On Wednesday morning, Marc Ambinder offered what seems to have quickly become the collective wisdom of the media on John McCain's statement that it's "not too important" when troops come home from Iraq. The essence of his post: Obama surrogates should have been nicer to their opponent and probably should have left him alone altogether. Not surprisingly, the McCain campaign heartily agreed.
Obviously, I'm not on the same page as Ambinder -- or McCain, for that matter. Here's why, taking his post point-by-point.
Democrats and allies are jumping on John McCain for telling NBC's Matt Lauer that it's "not important" when troops return from Iraq. Period. There's no because. There's almost never a because when one side seizes on the comments of another.
Ambinder's hand wringing strikes me as a bit excessive. Imagine if Matt Lauer had asked Barack Obama for an estimate on when he thought he could bring gas prices back down to $3, and suppose that Obama said that no, he couldn't, and that it wasn't all that important to lower gas prices anyway, that what was really important was improving car fuel efficiency.
Obviously, McCain would have criticized Obama's indifference to ordinary American's ability to pay gas prices, right? Probably he would have done so every single day for the rest of the campaign. And who could blame him? Would he have any obligation whatsoever to praise Obama's support for fuel efficiency? No. And would the press get all up in arms about McCain's attack? Hell no. They'd eat it up.
The context makes it clear that McCain is reiterating his position that the presence of troops isn't the issue; instead, it's the casualties they receive.
That's mostly true, but so what? McCain might not be establishing new policy, but he is asserting a heretofore unmentioned implication of that policy: that to him, it's "not too important" when American forces return home from Iraq.
Given that casualties are not currently at an acceptable level, and that 2013 is the closest McCain has come to estimating when they will be tolerable, it's absolutely fair to criticize him for saying that it's "not too important" when American forces return home.
(It's worth noting that since December 1, an average of 1.1 U.S. soldiers have been killed in Iraq each day -- the exact same average so far for the month of June.)

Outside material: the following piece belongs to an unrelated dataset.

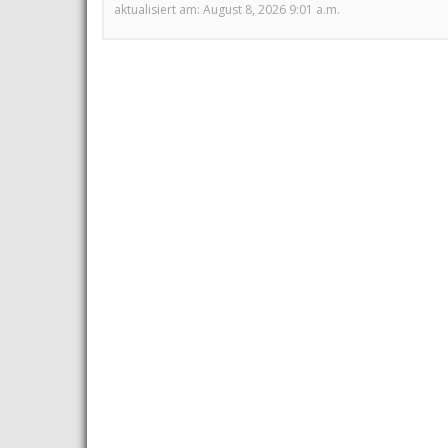
aktualisiert am: August 8, 2026 9:01 a.m.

The differences between McCain and Obama are clear enough; Obama wants a bare-bones U.S. presence in Iraq, and McCain is willing to tolerate a much larger one; Obama believes that the presence of U.S. troops exacerbates the tension and gives Iraqis a crutch to delay political reconcilliation. McCain does not. One would think that those differences are a sufficient basis upon which to launch a political attack.
Those differences do provide a sufficient basis upon which to launch a political attack.
But John McCain generously gave Barack Obama a whole lot more to work with. Who can blame Obama for seizing the opportunity? What McCain said might have been politically dumb, but it certainly would have been even dumber for Obama to give him a free pass.
Instead, though, in a conference call with reporters, in remarks by Democrats like Joe Biden, in a blistering statement by Rep. Rahm Emanuel, McCain is being portrayed as, inter alia, not caring one whit about casualties and deaths and chaos and certainly not about the families of troops who dealt with deployment after deployment. That's my reading, anyway.
More drama. Nobody is saying that John McCain personally hates the troups. What people are saying is that he thinks it's "not too important" when troops return home.
Take, for example, Rahm Emanuel's statement which Ambinder calls blistering: "When asked this morning about American troops coming home from Iraq, John McCain said ‘that’s not too important.’ Senator McCain, to the men and women who are serving their second, third, or even fourth deployment in Iraq, and to their families, it is incredibly important."
That might be tough, but it's hardly blistering -- and it's also entirely correct.
The bottom-line here is that the media's coverage has been overly protective of John McCain, as if he's someone that needs a defensive shield against his more nimble opponent. That's not a good thing. By any objective standard, journalists should have been on McCain's statement like bitter on cling. But they weren't.
Now the question is whether Obama will keep the issue alive by raising it on the trail sometime on Thursday. I think he should, because it illustrates a fundamental difference between his Iraq policy and that of John McCain, and it does so in a way that is entirely unflattering towards McCain. It's fair politics, and it's good politics, and we shouldn't let the McCain campaign bully us into doing things their way.